Recently, we’ve seen an increased wave of gossip wreaking havoc across workplaces.

THE DARK SIDE OF GOSSIP – AKA THE VENTING PIT!

Then there’s the other kind – the whispered critique disguised as connection. Or speculative and condescending, framed as “concern”. Here’s one I heard recently… “She is so out of her depth. The team cover for her!” Or Envy or resentment about perceived favouritism “She’s only getting those projects because she knows how to suck up to X.” Or “I just need to vent, can you believe….”
This kind of gossip triggers the brain’s social pain network – the same circuitry that lights up during rejection. Prolonged exposure raises cortisol, drains focus, and corrodes psychological safety. Once people stop feeling safe to speak, silence takes over, and with it, disengagement.
What many people miss is that gossip doesn’t just travel outward…it ricochets! The person telling it and the person hearing it both absorb a quiet cost: a dip in trust, a spike in stress, and the uneasy sense that they might be next. Research (for example, Frontiers in Psychology) shows that gossip activates the brain’s social pain network, increasing stress and lowering empathy. Even though, in the moment, it may feel good to those participating.
How to Tell the Difference Between Light and Dark Gossip

It all comes down to motivation, tone, and impact. So words are morally neutral communication but we supply the ethics through our intention and delivery!
4 simple questions sift it out
- Would I say this if the person were here?

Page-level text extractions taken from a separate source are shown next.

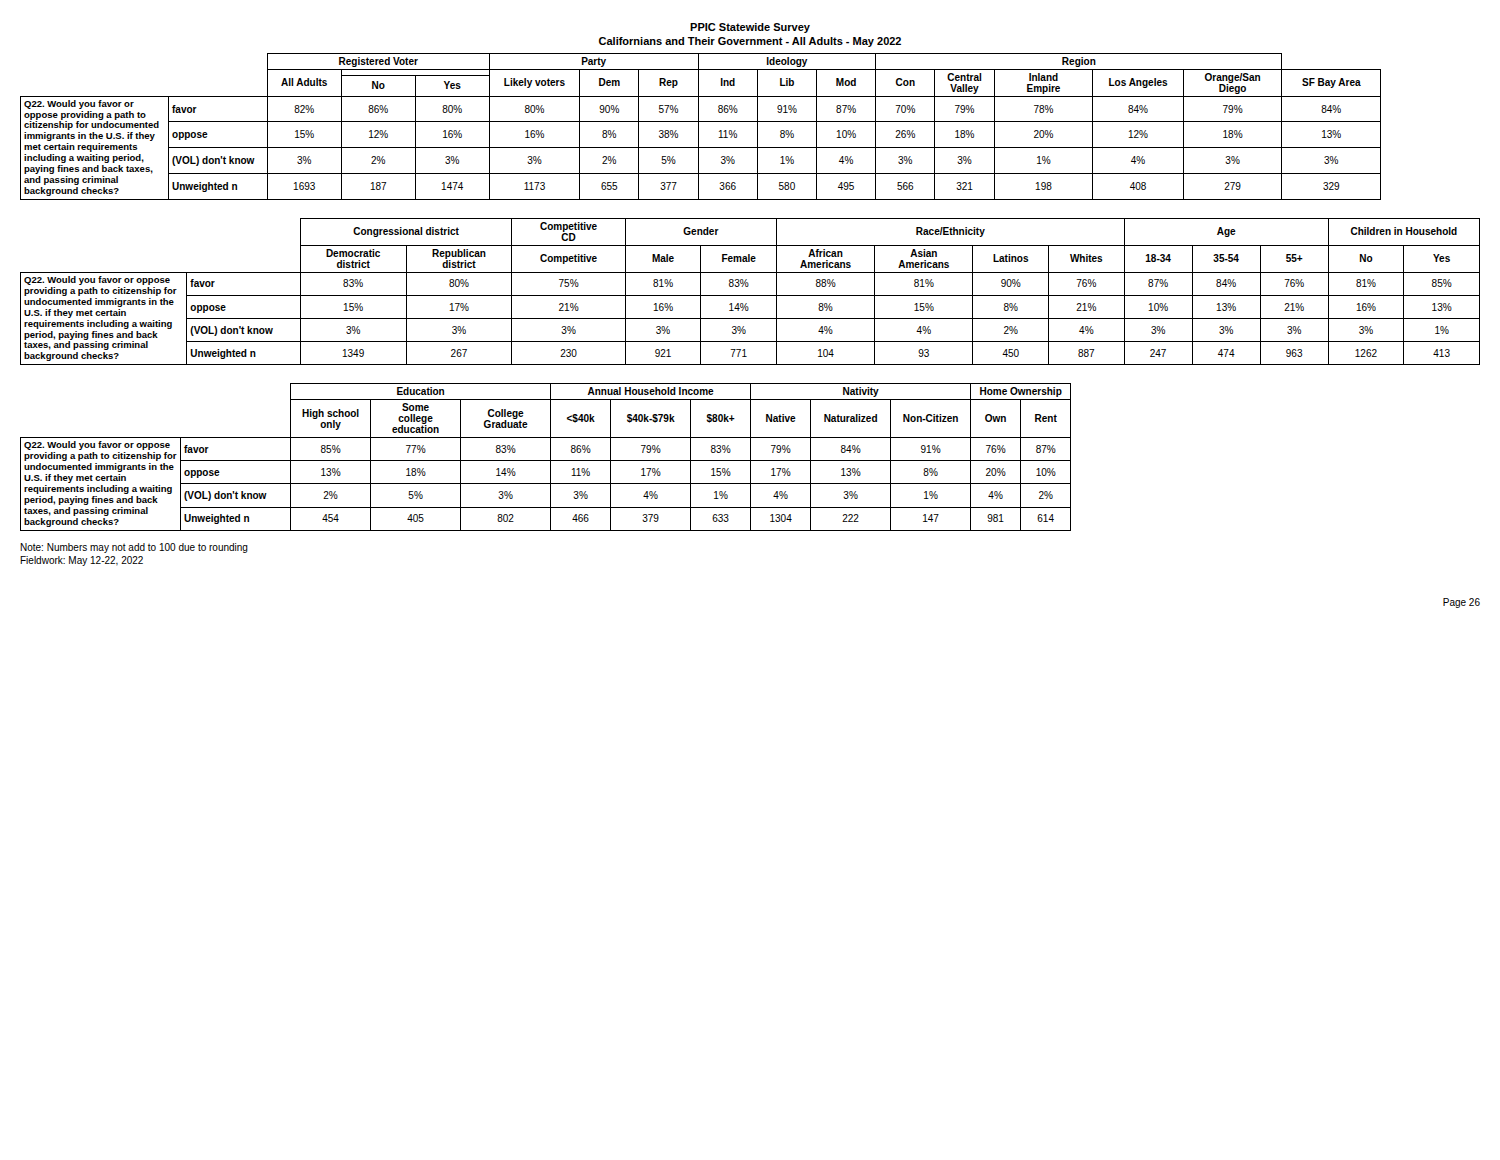PPIC Statewide Survey
Californians and Their Government - All Adults - May 2022
| | Registered Voter | Party | Ideology | Region |
| --- | --- | --- | --- | --- |
| | All Adults | | Likely voters | Dem | Rep | Ind | Lib | Mod | Con | Central Valley | Inland Empire | Los Angeles | Orange/San Diego | SF Bay Area |
| | No | Yes |
| Q22. Would you favor or oppose providing a path to citizenship for undocumented immigrants in the U.S. if they met certain requirements including a waiting period, paying fines and back taxes, and passing criminal background checks? | favor | 82% | 86% | 80% | 80% | 90% | 57% | 86% | 91% | 87% | 70% | 79% | 78% | 84% | 79% | 84% |
| oppose | 15% | 12% | 16% | 16% | 8% | 38% | 11% | 8% | 10% | 26% | 18% | 20% | 12% | 18% | 13% |
| (VOL) don't know | 3% | 2% | 3% | 3% | 2% | 5% | 3% | 1% | 4% | 3% | 3% | 1% | 4% | 3% | 3% |
| Unweighted n | 1693 | 187 | 1474 | 1173 | 655 | 377 | 366 | 580 | 495 | 566 | 321 | 198 | 408 | 279 | 329 |
| | Congressional district | Competitive CD | Gender | Race/Ethnicity | Age | Children in Household |
| --- | --- | --- | --- | --- | --- | --- |
| | Democratic district | Republican district | Competitive | Male | Female | African Americans | Asian Americans | Latinos | Whites | 18-34 | 35-54 | 55+ | No | Yes |
| Q22. Would you favor or oppose providing a path to citizenship for undocumented immigrants in the U.S. if they met certain requirements including a waiting period, paying fines and back taxes, and passing criminal background checks? | favor | 83% | 80% | 75% | 81% | 83% | 88% | 81% | 90% | 76% | 87% | 84% | 76% | 81% | 85% |
| oppose | 15% | 17% | 21% | 16% | 14% | 8% | 15% | 8% | 21% | 10% | 13% | 21% | 16% | 13% |
| (VOL) don't know | 3% | 3% | 3% | 3% | 3% | 4% | 4% | 2% | 4% | 3% | 3% | 3% | 3% | 1% |
| Unweighted n | 1349 | 267 | 230 | 921 | 771 | 104 | 93 | 450 | 887 | 247 | 474 | 963 | 1262 | 413 |
| | Education | Annual Household Income | Nativity | Home Ownership |
| --- | --- | --- | --- | --- |
| | High school only | Some college education | College Graduate | <$40k | $40k-$79k | $80k+ | Native | Naturalized | Non-Citizen | Own | Rent |
| Q22. Would you favor or oppose providing a path to citizenship for undocumented immigrants in the U.S. if they met certain requirements including a waiting period, paying fines and back taxes, and passing criminal background checks? | favor | 85% | 77% | 83% | 86% | 79% | 83% | 79% | 84% | 91% | 76% | 87% |
| oppose | 13% | 18% | 14% | 11% | 17% | 15% | 17% | 13% | 8% | 20% | 10% |
| (VOL) don't know | 2% | 5% | 3% | 3% | 4% | 1% | 4% | 3% | 1% | 4% | 2% |
| Unweighted n | 454 | 405 | 802 | 466 | 379 | 633 | 1304 | 222 | 147 | 981 | 614 |
Note: Numbers may not add to 100 due to rounding
Fieldwork: May 12-22, 2022
Page 26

- Does this build or break trust?
- Do I feel lighter or smaller after saying it?
- Am I sharing it for positive purpose? For example, I need some advice on how to handle something that’s annoying me.
It’s constructive if the motivation is connection, the tone is respectful, and the impact is clarifying or encouraging. It’s corrosive if the motivation is ego, the tone is mocking, and the impact is division or secretive.

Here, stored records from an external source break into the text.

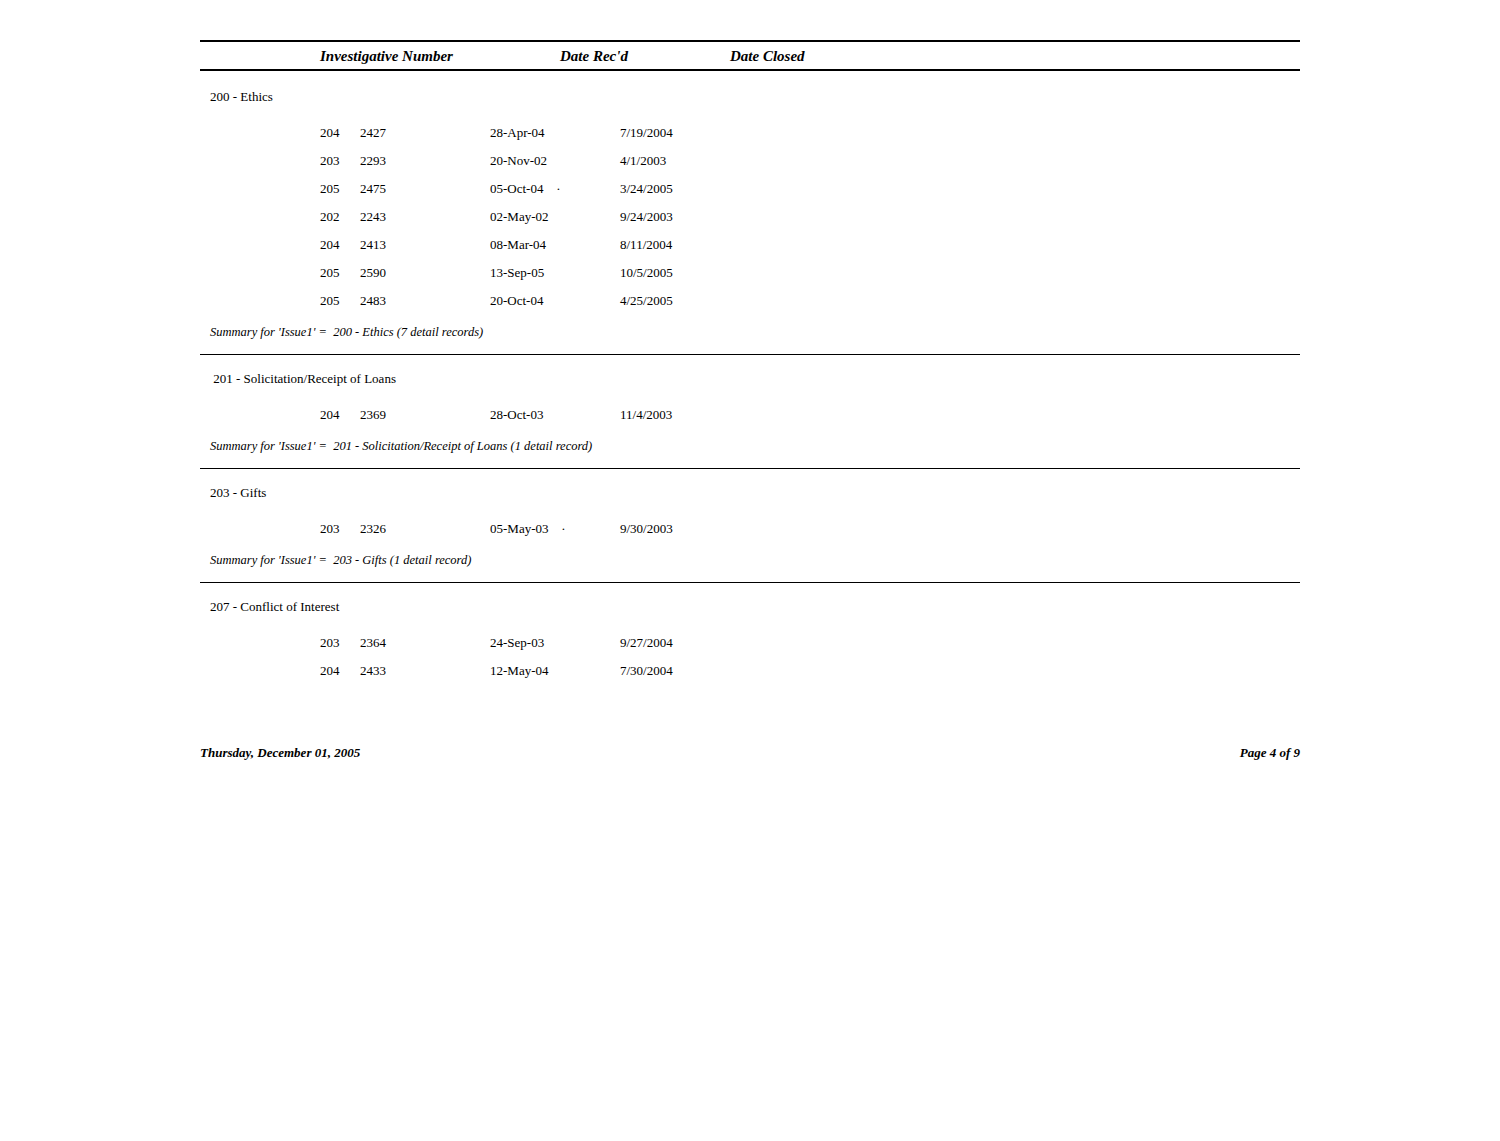Investigative Number Date Rec'd Date Closed
200 - Ethics
| 204 2427 | 28-Apr-04 | 7/19/2004 |
| 203 2293 | 20-Nov-02 | 4/1/2003 |
| 205 2475 | 05-Oct-04 · | 3/24/2005 |
| 202 2243 | 02-May-02 | 9/24/2003 |
| 204 2413 | 08-Mar-04 | 8/11/2004 |
| 205 2590 | 13-Sep-05 | 10/5/2005 |
| 205 2483 | 20-Oct-04 | 4/25/2005 |
Summary for 'Issue1' = 200 - Ethics (7 detail records)
201 - Solicitation/Receipt of Loans
| 204 2369 | 28-Oct-03 | 11/4/2003 |
Summary for 'Issue1' = 201 - Solicitation/Receipt of Loans (1 detail record)
203 - Gifts
| 203 2326 | 05-May-03 · | 9/30/2003 |
Summary for 'Issue1' = 203 - Gifts (1 detail record)
207 - Conflict of Interest
| 203 2364 | 24-Sep-03 | 9/27/2004 |
| 204 2433 | 12-May-04 | 7/30/2004 |
Thursday, December 01, 2005 Page 4 of 9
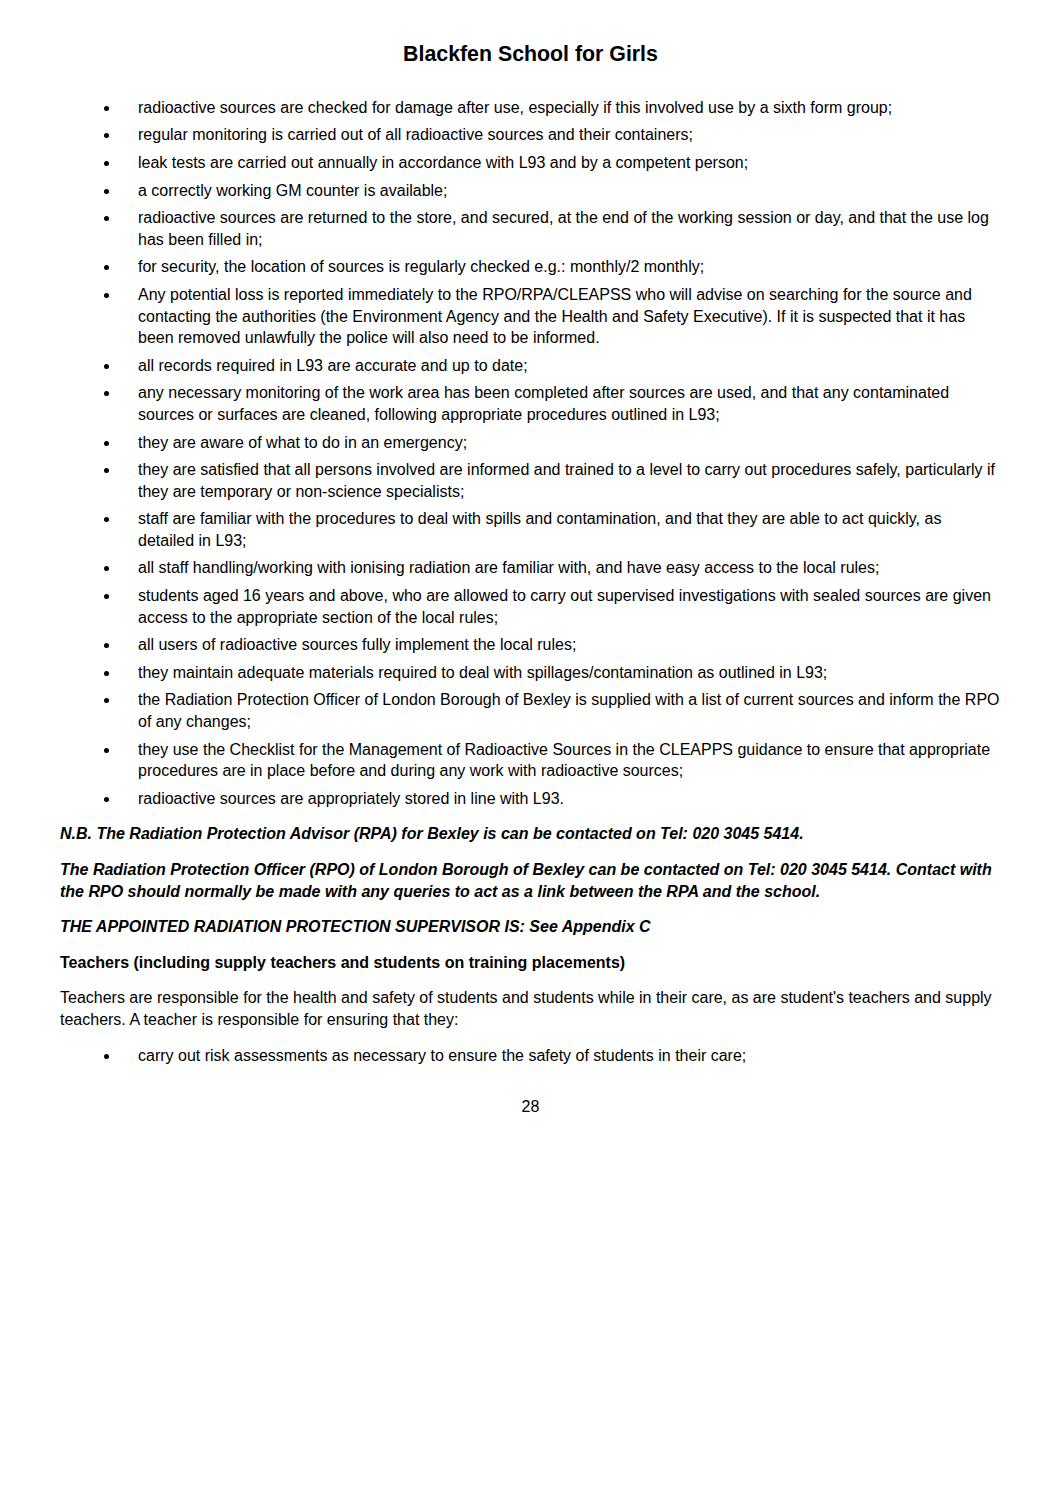Blackfen School for Girls
radioactive sources are checked for damage after use, especially if this involved use by a sixth form group;
regular monitoring is carried out of all radioactive sources and their containers;
leak tests are carried out annually in accordance with L93 and by a competent person;
a correctly working GM counter is available;
radioactive sources are returned to the store, and secured, at the end of the working session or day, and that the use log has been filled in;
for security, the location of sources is regularly checked e.g.: monthly/2 monthly;
Any potential loss is reported immediately to the RPO/RPA/CLEAPSS who will advise on searching for the source and contacting the authorities (the Environment Agency and the Health and Safety Executive). If it is suspected that it has been removed unlawfully the police will also need to be informed.
all records required in L93 are accurate and up to date;
any necessary monitoring of the work area has been completed after sources are used, and that any contaminated sources or surfaces are cleaned, following appropriate procedures outlined in L93;
they are aware of what to do in an emergency;
they are satisfied that all persons involved are informed and trained to a level to carry out procedures safely, particularly if they are temporary or non-science specialists;
staff are familiar with the procedures to deal with spills and contamination, and that they are able to act quickly, as detailed in L93;
all staff handling/working with ionising radiation are familiar with, and have easy access to the local rules;
students aged 16 years and above, who are allowed to carry out supervised investigations with sealed sources are given access to the appropriate section of the local rules;
all users of radioactive sources fully implement the local rules;
they maintain adequate materials required to deal with spillages/contamination as outlined in L93;
the Radiation Protection Officer of London Borough of Bexley is supplied with a list of current sources and inform the RPO of any changes;
they use the Checklist for the Management of Radioactive Sources in the CLEAPPS guidance to ensure that appropriate procedures are in place before and during any work with radioactive sources;
radioactive sources are appropriately stored in line with L93.
N.B. The Radiation Protection Advisor (RPA) for Bexley is can be contacted on Tel: 020 3045 5414.
The Radiation Protection Officer (RPO) of London Borough of Bexley can be contacted on Tel: 020 3045 5414. Contact with the RPO should normally be made with any queries to act as a link between the RPA and the school.
THE APPOINTED RADIATION PROTECTION SUPERVISOR IS: See Appendix C
Teachers (including supply teachers and students on training placements)
Teachers are responsible for the health and safety of students and students while in their care, as are student's teachers and supply teachers. A teacher is responsible for ensuring that they:
carry out risk assessments as necessary to ensure the safety of students in their care;
28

Be Deliberate with Gossip. Here’s What To Do:
Gossip will happen: it’s part of how humans connect and make sense of each other. The opportunity lies in being deliberate about it. Ask yourself: What role is gossip playing in our relationships and our culture?

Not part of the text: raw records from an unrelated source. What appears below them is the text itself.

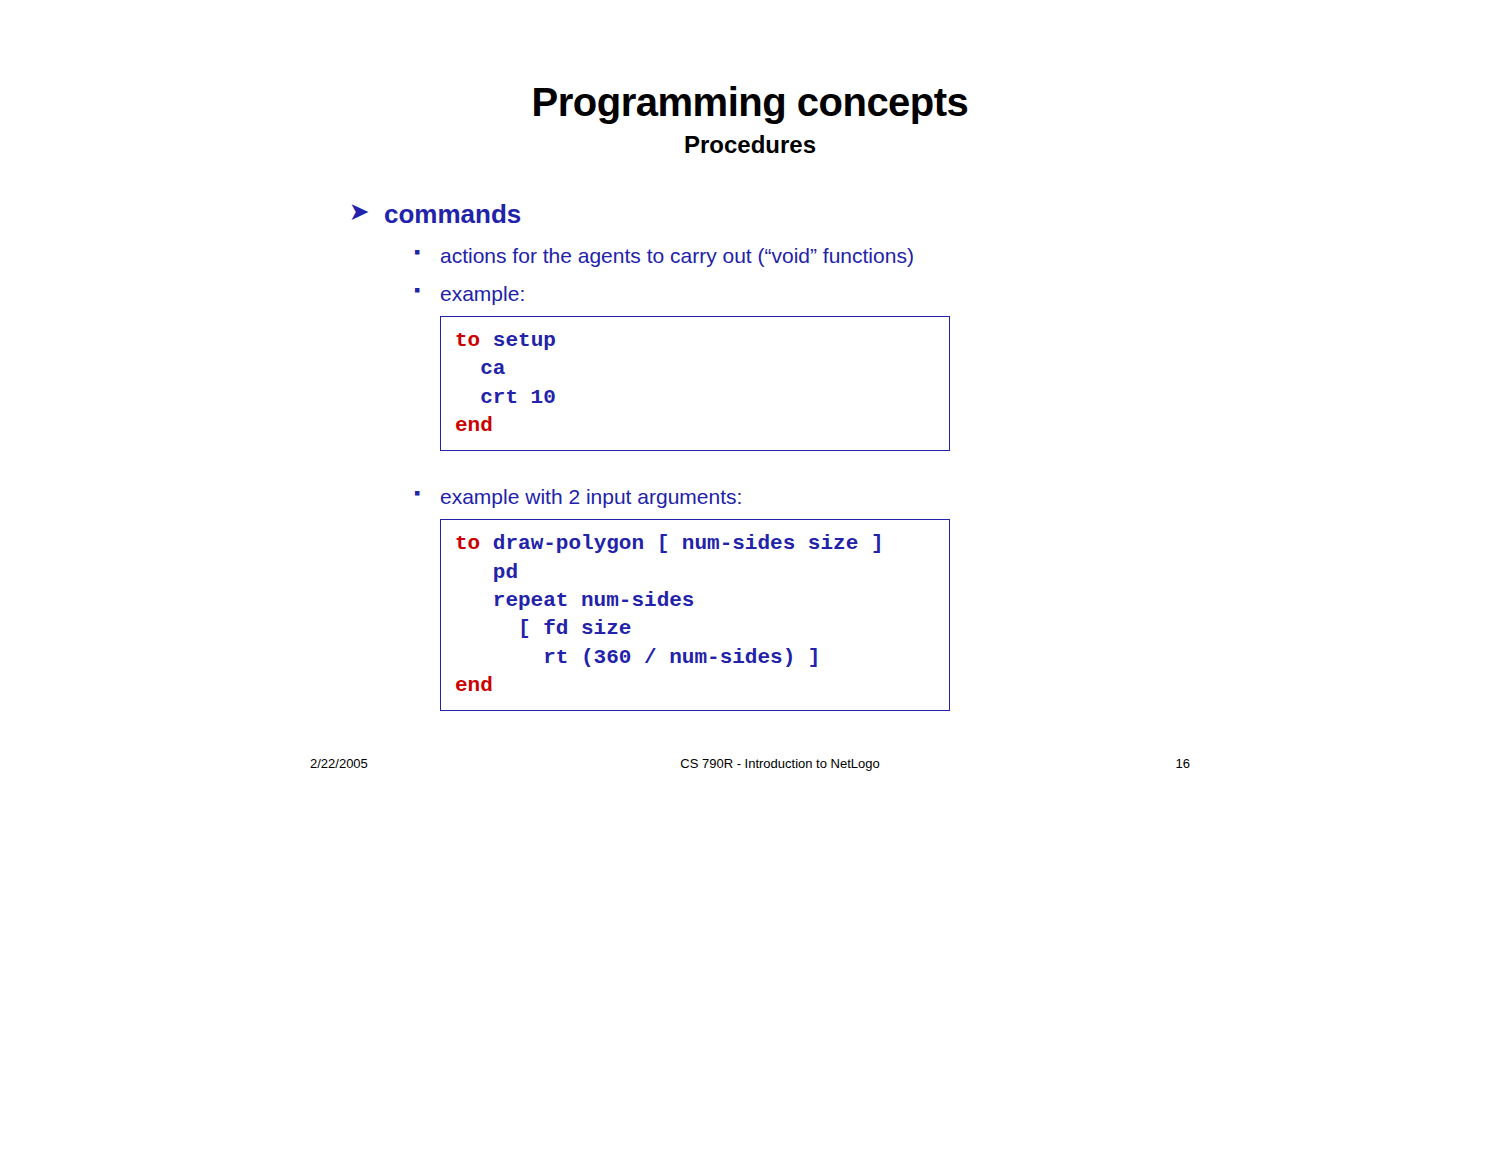Programming concepts
Procedures
commands
actions for the agents to carry out (“void” functions)
example:
to setup ca crt 10 end
example with 2 input arguments:
to draw-polygon [ num-sides size ] pd repeat num-sides [ fd size rt (360 / num-sides) ] end
2/22/2005
CS 790R - Introduction to NetLogo
16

Here are ways to make it helpful, not harmful:
- Keep respect on repeat. Talk about people as if they were right there – because culture-wise, they always are.
- Check the vibe and name it early. When conversation drifts into judgment or secrecy, pause and reset. “Hey, I think we’re guessing a bit here… should we just check that?”. Or if a conversation leaves that “ugh” feeling, it probably crossed a line. Pull back, reset, or change the subject.
- Fill the blanks before the rumours do. Most gossip grows in silence. Share what you can – facts, context, updates, etc, so people don’t have to make it up.
- Turn venting into problem-solving. Ask, “What would help you address that with them?” instead of marinating in frustration. Ask the person how you can help. If they say they just want to tell you be careful not to become a venting pit
- Spread the good stuff. Find genuine positive things – big and small – amplify stories of teamwork, effort, and integrity.
- Mind your aftertaste. If a conversation leaves you feeling uneasy, it probably crossed a line. Step back, reset, and model the tone you want echoed.
- Rehearse respect. Speak about others as if they were in the room… because in culture terms, they always are.
Gossip is Data!
What people talk about when no one’s watching tells you everything about your culture!